Po dość długiej przerwie od czasu ostatniego przepisu na dietetyczną zupę, wracamy dziś ponownie do tej kategorii dań. Przyznam, że tą wersję zupy gulaszowej podejrzałem w jednym z telewizyjnych odcinków programu Makłowicza i po minimalnej modyfikacji przyrządzam ją, na przemian z zupą z soczewicy, regularnie. Chuda wołowina smażona na tłuszczu kokosowym, najlepiej rafinowanym – bezwonnym, warzywa i odpowiednio dobrane przyprawy powodują, że zupa ta staje się idealnym pomysłem na pierwsze danie a pewnie i u niektórych naszych czytelniczek smacznym daniem głównym.

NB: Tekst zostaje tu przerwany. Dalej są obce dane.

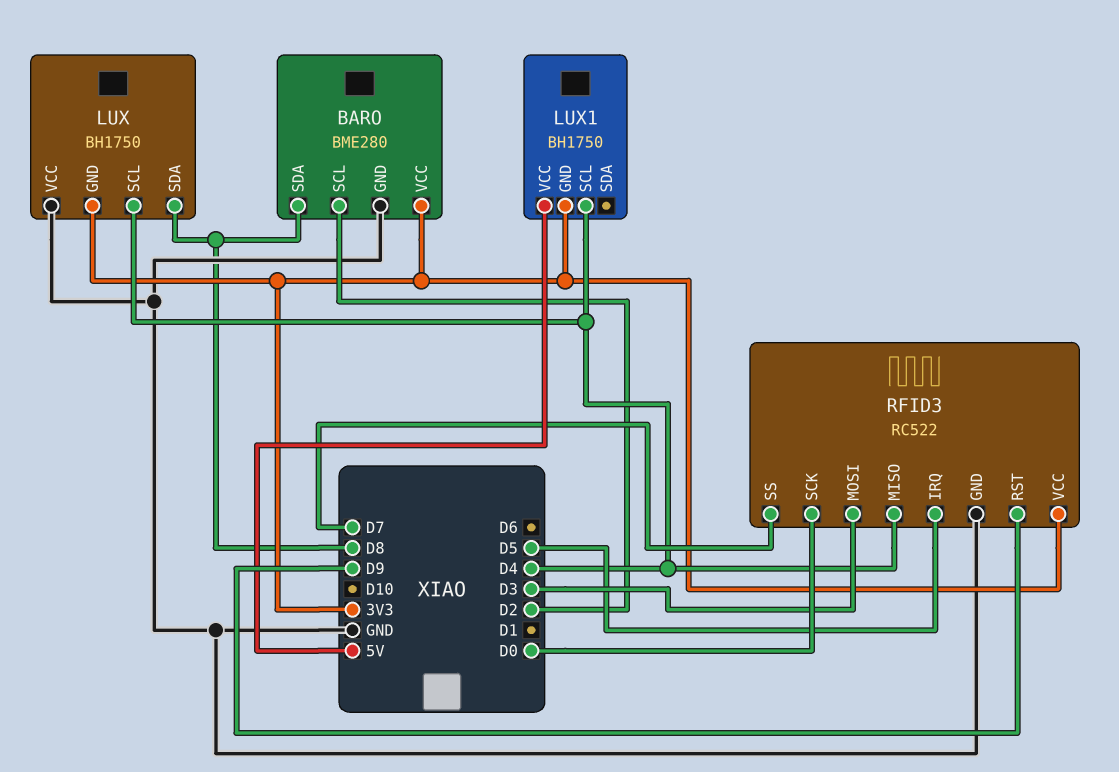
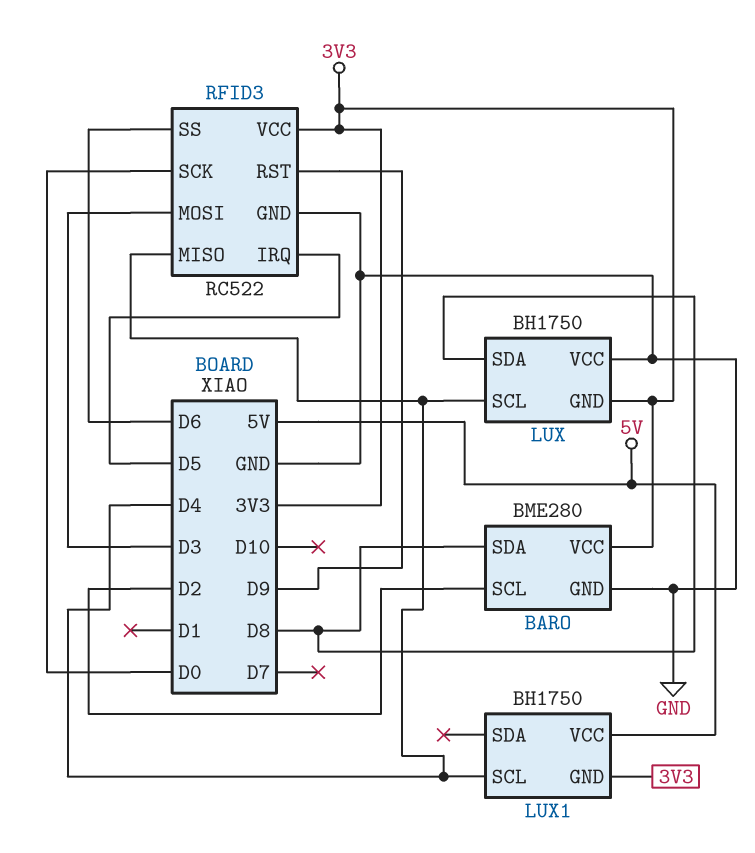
RFID3 pin SS: D7 -> D6

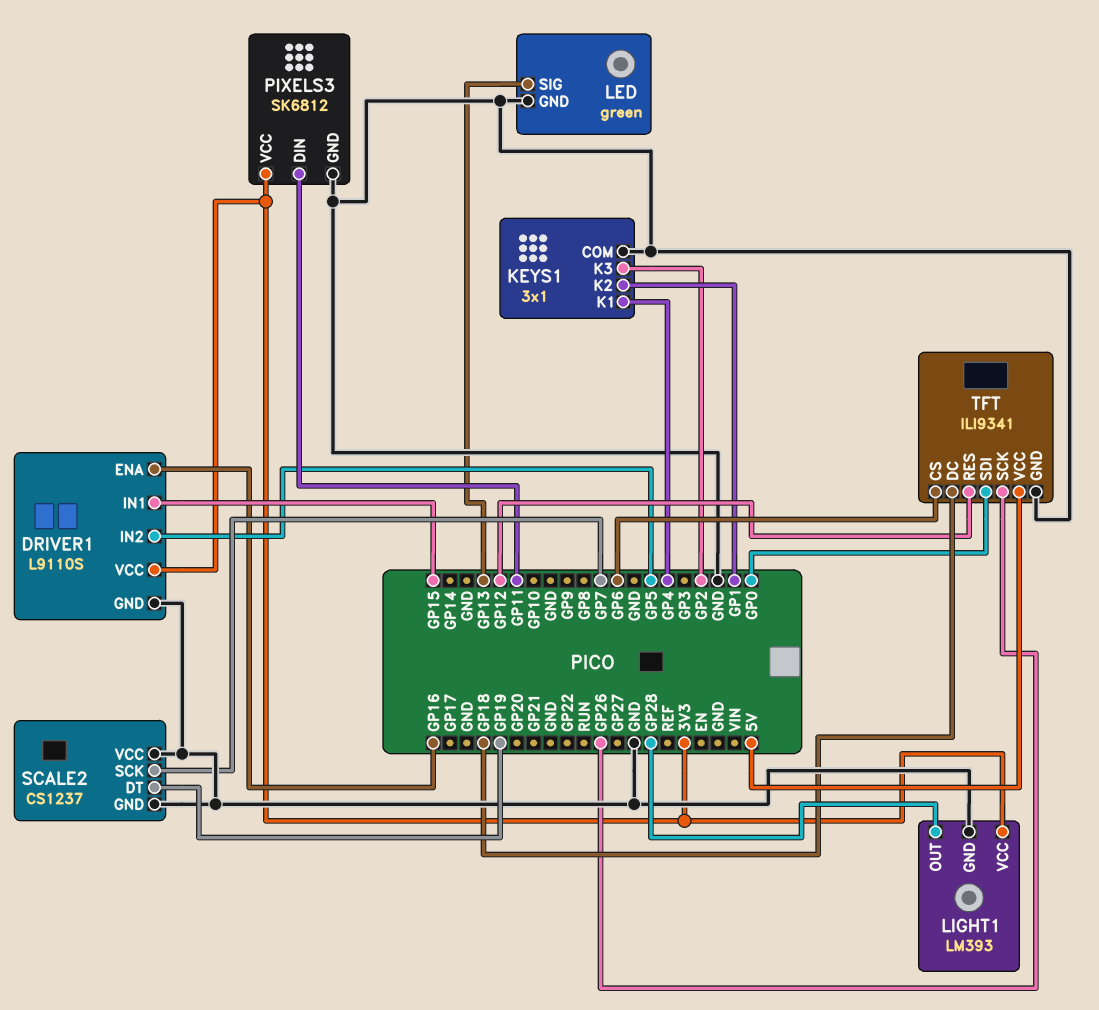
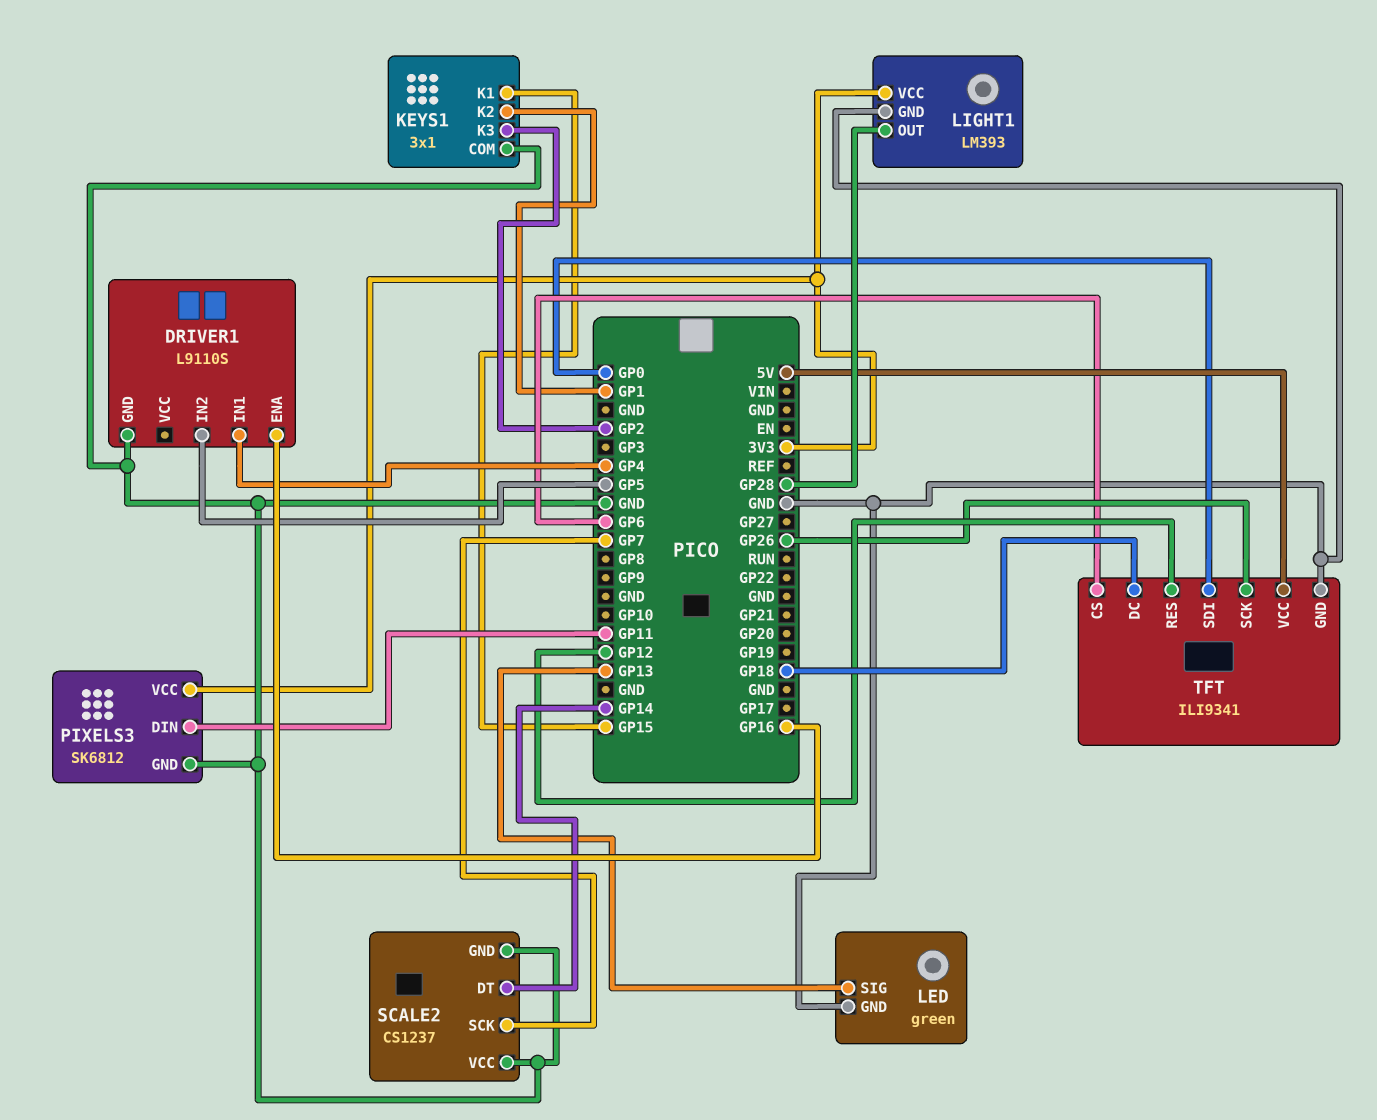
DRIVER1 pin IN1: GP15 -> GP4
DRIVER1 pin VCC: 3V3 -> none
KEYS1 pin K1: GP4 -> GP15
SCALE2 pin DT: GP19 -> GP14

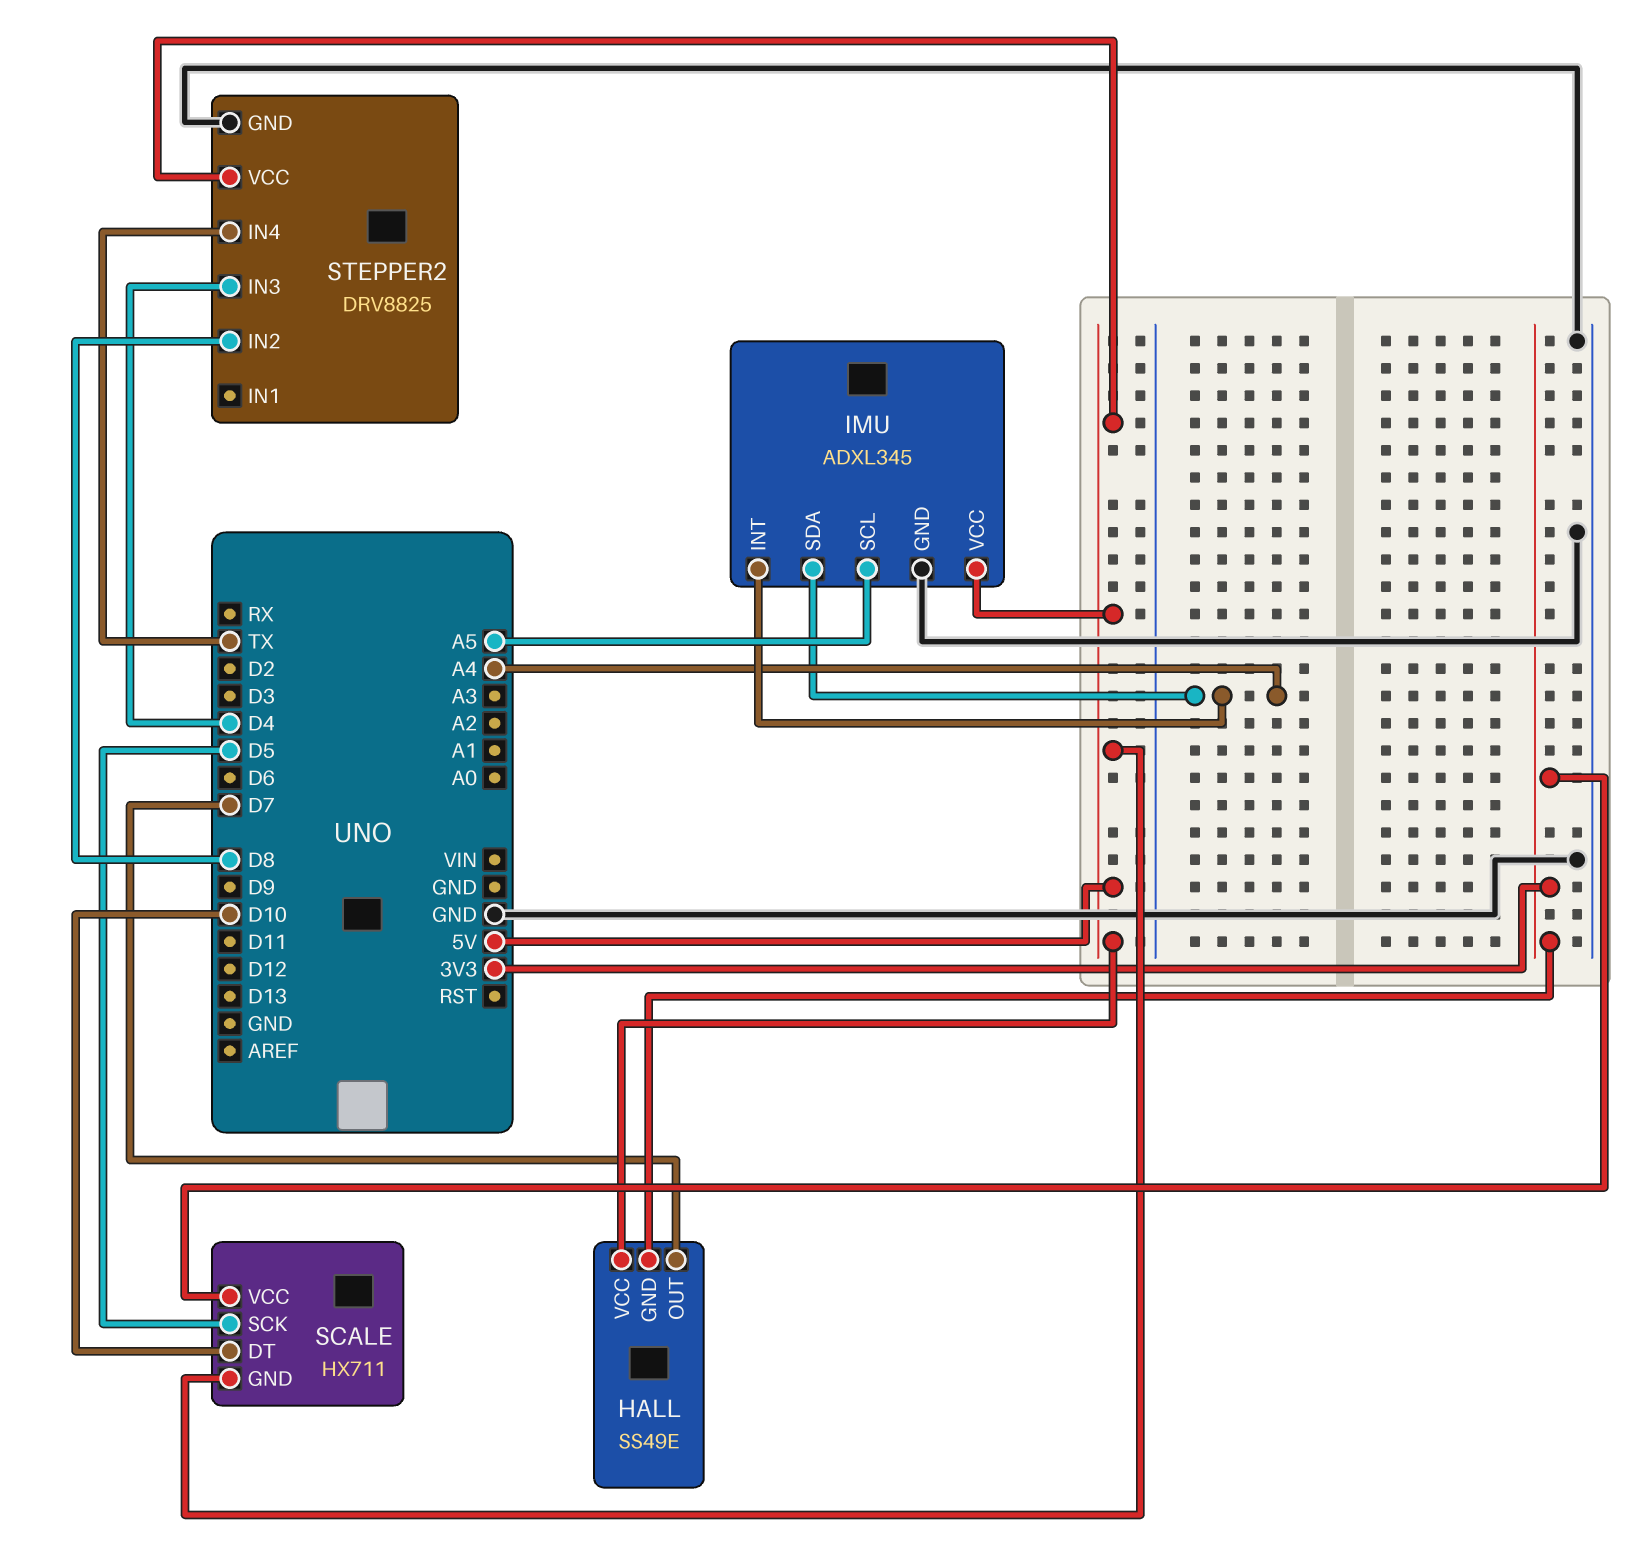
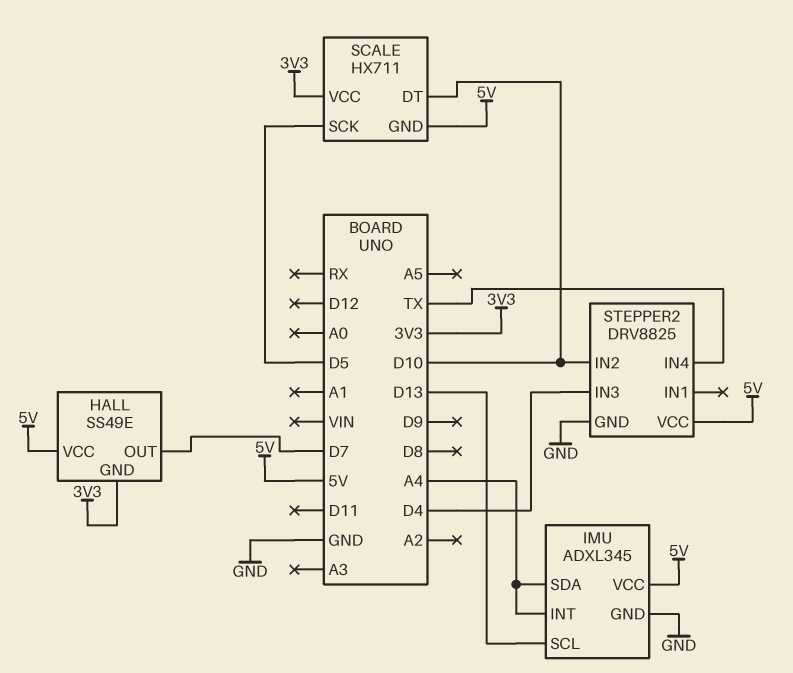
IMU pin SCL: A5 -> D13
STEPPER2 pin IN2: D8 -> D10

Czas przygotowania: 40 minut
Składniki 6-8 porcji
- 500g chudej wołowiny
- rafinowany olej kokosowy lub oliwa
- 1 duża cebula
- puszka pomidorów
- 2 zielone papryki
- 2 marchewki
- 4 ziemniaki
- 2,5 litra bulionu lub 2 kostki warzywne/drobiowe/wołowe
- 2 ząbki czosnku
- majeranek, słodka papryka, pieprz, sól
- woda
Przygotowanie
Wołowinę pokroić w drobną kostkę i podsmażyć na tłuszczu kokosowym. Dodać posiekaną również w kostkę cebulę,sprasowany czosnek i posypać łyżką słodkiej papryki, jednocześnie dokładnie mieszając aby się nie przypaliła. Usmażone mięso przełożyć do garnka, przyprawić solą i pieprzem, dodać pomidory i posiekaną w kostkę paprykę. Dodać 2,5 litra bulionu (lub wody z dwiema kostkami rosołowymi). Dodać pokrojoną w plastry marchew i ziemniaki pokrojone w kostkę. Gotować na wolnym ogniu aż warzywa zmiękną. Jeśli trzeba dodać soli i pieprzu a na koniec łyżkę majeranki i opcjonalnie drobno posiekaną natkę pietruszki. Jeśli ktoś woli gęstszą konsystencję takich zup, może wyjąć z garnka ziemniaki i marchew, zmiksować i w takiej postaci umieścić z powrotem.
Wartości odżywcze
500g wołowiny (rostbefu) to 87g białka i 30g tłuszczu i 615 kcal.
Gulasz… szkoda, że dzisiaj piątek, bo bym sobie zjadł.